----- SELECTED TEXT

Compact naive Bayes classifier for multiclass classification
Description
CompactClassificationNaiveBayes is a compact version of the
            naive Bayes classifier. The compact classifier does not include the data used for
            training the naive Bayes classifier. Therefore, you cannot perform some tasks, such as
            cross-validation, using the compact classifier. Use a compact naive Bayes classifier for
            tasks such as predicting the labels of the data.
Creation
Create a CompactClassificationNaiveBayes model from a full, trained
                ClassificationNaiveBayes classifier by
            using compact.
Properties
Predictor Properties
This property is read-only.
Predictor names, specified as a cell array of character vectors. The order of the
            elements in PredictorNames corresponds to the order in which the
            predictor names appear in the training data X.
This property is read-only.
Expanded predictor names, specified as a cell array of character vectors.
If the model uses dummy variable encoding for categorical variables, then
                ExpandedPredictorNames includes the names that describe the
            expanded variables. Otherwise, ExpandedPredictorNames is the same as
                PredictorNames.
This property is read-only.
Categorical predictor
    indices, specified as a vector of positive integers. CategoricalPredictors
    contains index values indicating that the corresponding predictors are categorical. The index
    values are between 1 and p, where p is the number of
    predictors used to train the model. If none of the predictors are categorical, then this
    property is empty ([]).
Data Types: single | double
This property is read-only.
Multivariate multinomial levels, specified as a cell array. The length of
                                CategoricalLevels is equal to the number of
                        predictors (size(X,2)).
The cells of CategoricalLevels correspond to predictors
                        that you specify as 'mvmn' during training, that is, they
                        have a multivariate multinomial distribution. Cells that do not correspond
                        to a multivariate multinomial distribution are empty
                        ([]).

----------
----- DATA EXTRACT

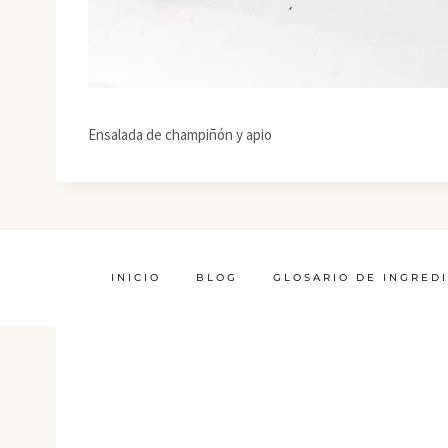
Ensalada de champiñón y apio
INICIO
BLOG
GLOSARIO DE INGRED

----------

■ **WHAT THIS TASK INVOLVES**
Retype the entire documentation page on the compact naive Bayes classifier above, word for word, from its title through the final line.

■ **RESULT OF THIS TASK**
Compact naive Bayes classifier for multiclass classification
Description
CompactClassificationNaiveBayes is a compact version of the
            naive Bayes classifier. The compact classifier does not include the data used for
            training the naive Bayes classifier. Therefore, you cannot perform some tasks, such as
            cross-validation, using the compact classifier. Use a compact naive Bayes classifier for
            tasks such as predicting the labels of the data.
Creation
Create a CompactClassificationNaiveBayes model from a full, trained
                ClassificationNaiveBayes classifier by
            using compact.
Properties
Predictor Properties
This property is read-only.
Predictor names, specified as a cell array of character vectors. The order of the
            elements in PredictorNames corresponds to the order in which the
            predictor names appear in the training data X.
This property is read-only.
Expanded predictor names, specified as a cell array of character vectors.
If the model uses dummy variable encoding for categorical variables, then
                ExpandedPredictorNames includes the names that describe the
            expanded variables. Otherwise, ExpandedPredictorNames is the same as
                PredictorNames.
This property is read-only.
Categorical predictor
    indices, specified as a vector of positive integers. CategoricalPredictors
    contains index values indicating that the corresponding predictors are categorical. The index
    values are between 1 and p, where p is the number of
    predictors used to train the model. If none of the predictors are categorical, then this
    property is empty ([]).
Data Types: single | double
This property is read-only.
Multivariate multinomial levels, specified as a cell array. The length of
                                CategoricalLevels is equal to the number of
                        predictors (size(X,2)).
The cells of CategoricalLevels correspond to predictors
                        that you specify as 'mvmn' during training, that is, they
                        have a multivariate multinomial distribution. Cells that do not correspond
                        to a multivariate multinomial distribution are empty
                        ([]).